Task objective =
Reproduce every line of the rows below exactly as they appear, but leave the pictures out of your answer.

____ Data provided

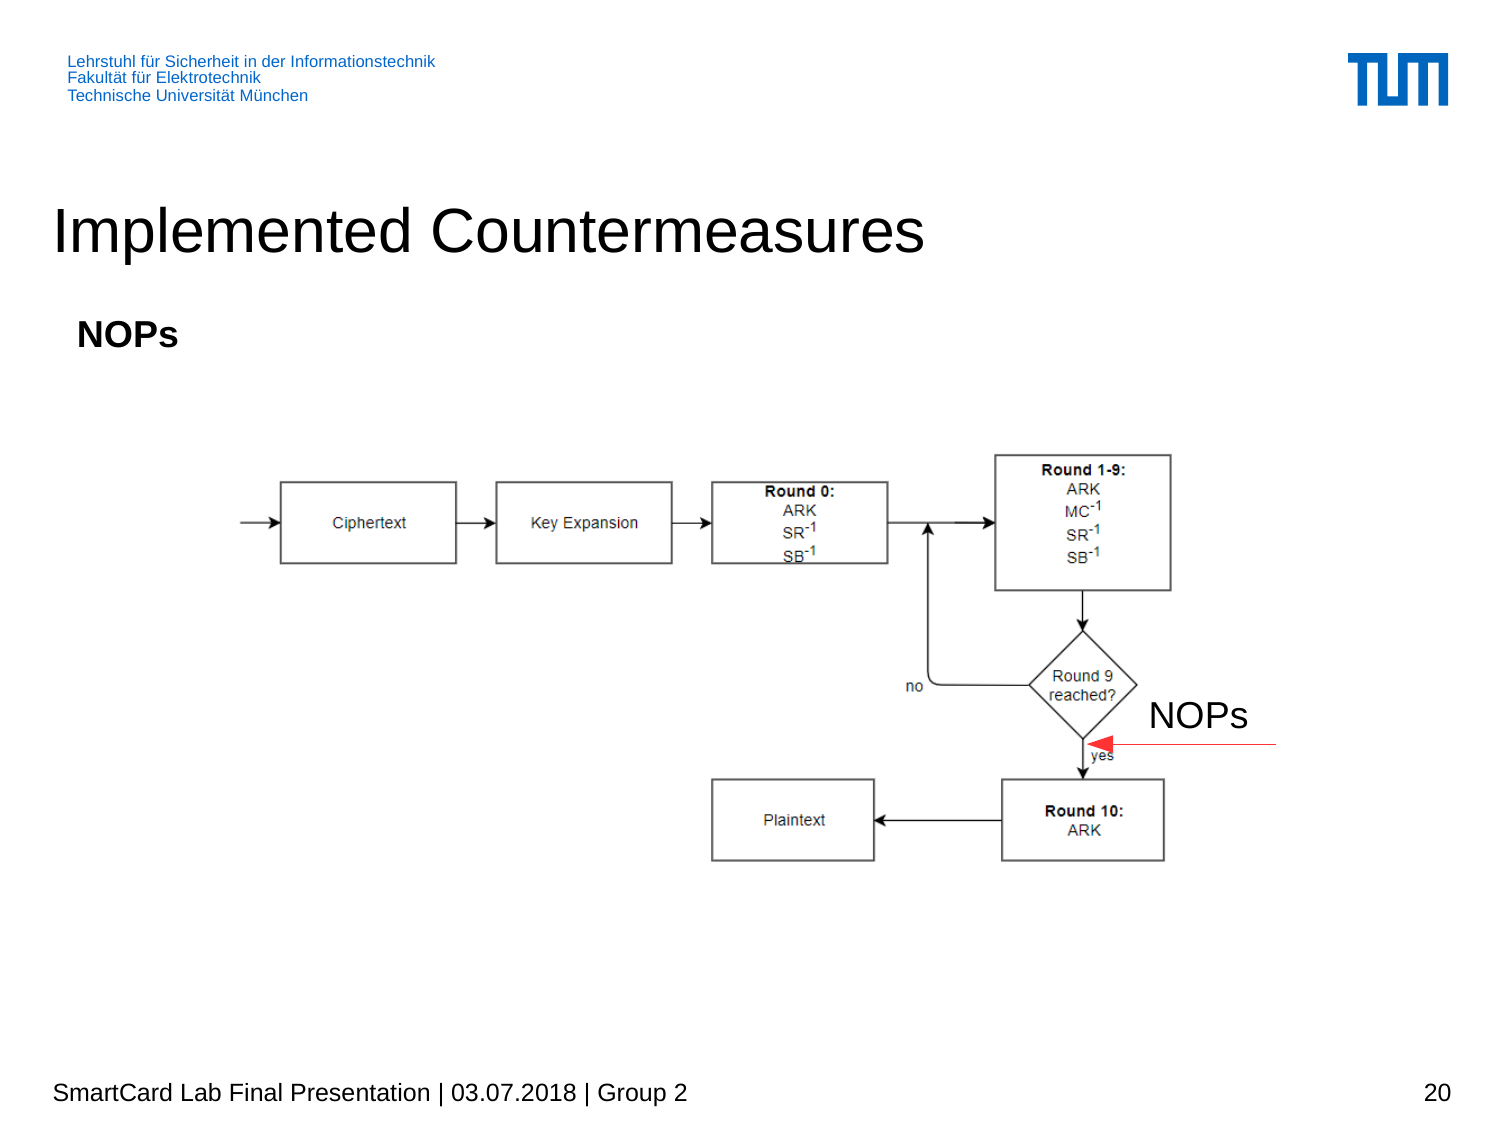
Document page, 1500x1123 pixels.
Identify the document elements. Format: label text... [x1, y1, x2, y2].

list NOPs [41, 307, 1441, 526]
title Implemented Countermeasures [52, 195, 1453, 266]
text_box NOPs [1133, 687, 1276, 745]
picture [236, 436, 1182, 874]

________

Full solution =
Document page, 1500x1123 pixels.
Identify the document elements. Format: label text... [x1, y1, x2, y2].

list NOPs [41, 307, 1441, 526]
title Implemented Countermeasures [52, 195, 1453, 266]
text_box NOPs [1133, 687, 1276, 745]
picture [236, 436, 1182, 874]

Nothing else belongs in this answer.